## EXERCISE REQUIREMENTS
The answer must consist of every line from the data that holds the string "sample".

## THE INPUT
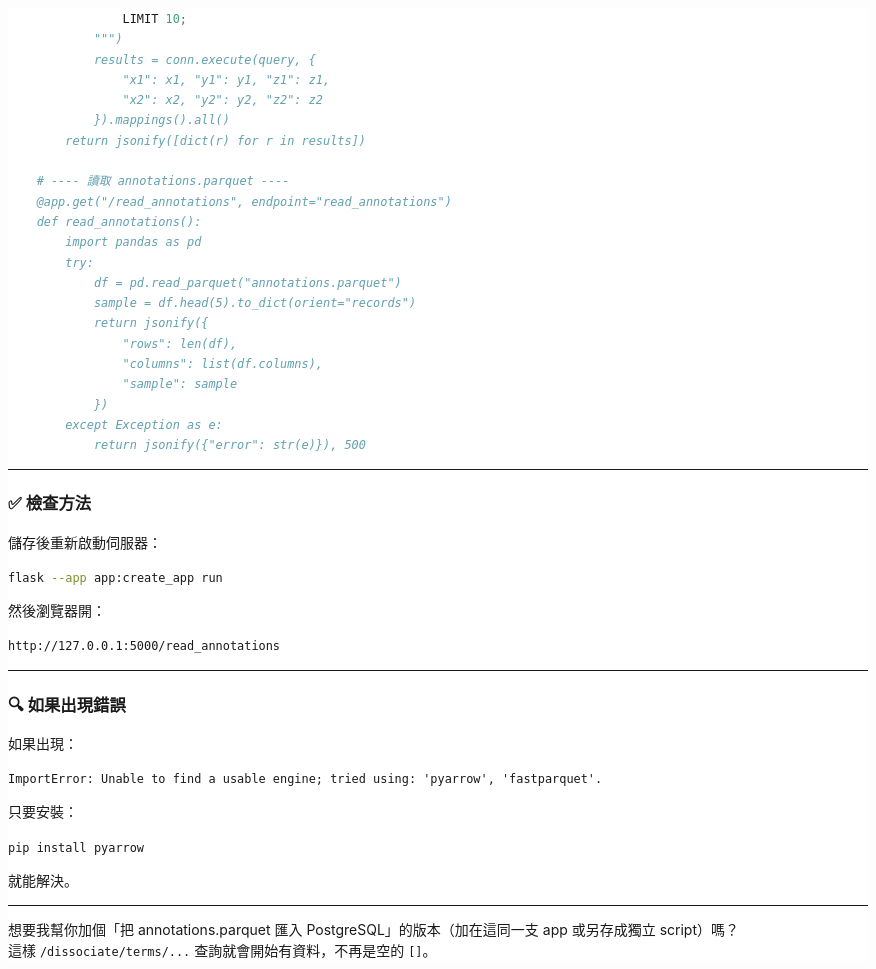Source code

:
 ```python
                LIMIT 10;
            """)
            results = conn.execute(query, {
                "x1": x1, "y1": y1, "z1": z1,
                "x2": x2, "y2": y2, "z2": z2
            }).mappings().all()
        return jsonify([dict(r) for r in results])

    # ---- 讀取 annotations.parquet ----
    @app.get("/read_annotations", endpoint="read_annotations")
    def read_annotations():
        import pandas as pd
        try:
            df = pd.read_parquet("annotations.parquet")
            sample = df.head(5).to_dict(orient="records")
            return jsonify({
                "rows": len(df),
                "columns": list(df.columns),
                "sample": sample
            })
        except Exception as e:
            return jsonify({"error": str(e)}), 500
```

---

### ✅ 檢查方法
儲存後重新啟動伺服器：
```bash
flask --app app:create_app run
```

然後瀏覽器開：
```
http://127.0.0.1:5000/read_annotations
```

---

### 🔍 如果出現錯誤
如果出現：
```
ImportError: Unable to find a usable engine; tried using: 'pyarrow', 'fastparquet'.
```
只要安裝：
```bash
pip install pyarrow
```
就能解決。

---

想要我幫你加個「把 annotations.parquet 匯入 PostgreSQL」的版本（加在這同一支 app 或另存成獨立 script）嗎？  
這樣 `/dissociate/terms/...` 查詢就會開始有資料，不再是空的 `[]`。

## SOLUTION TO THIS TASK
            sample = df.head(5).to_dict(orient="records")
                "sample": sample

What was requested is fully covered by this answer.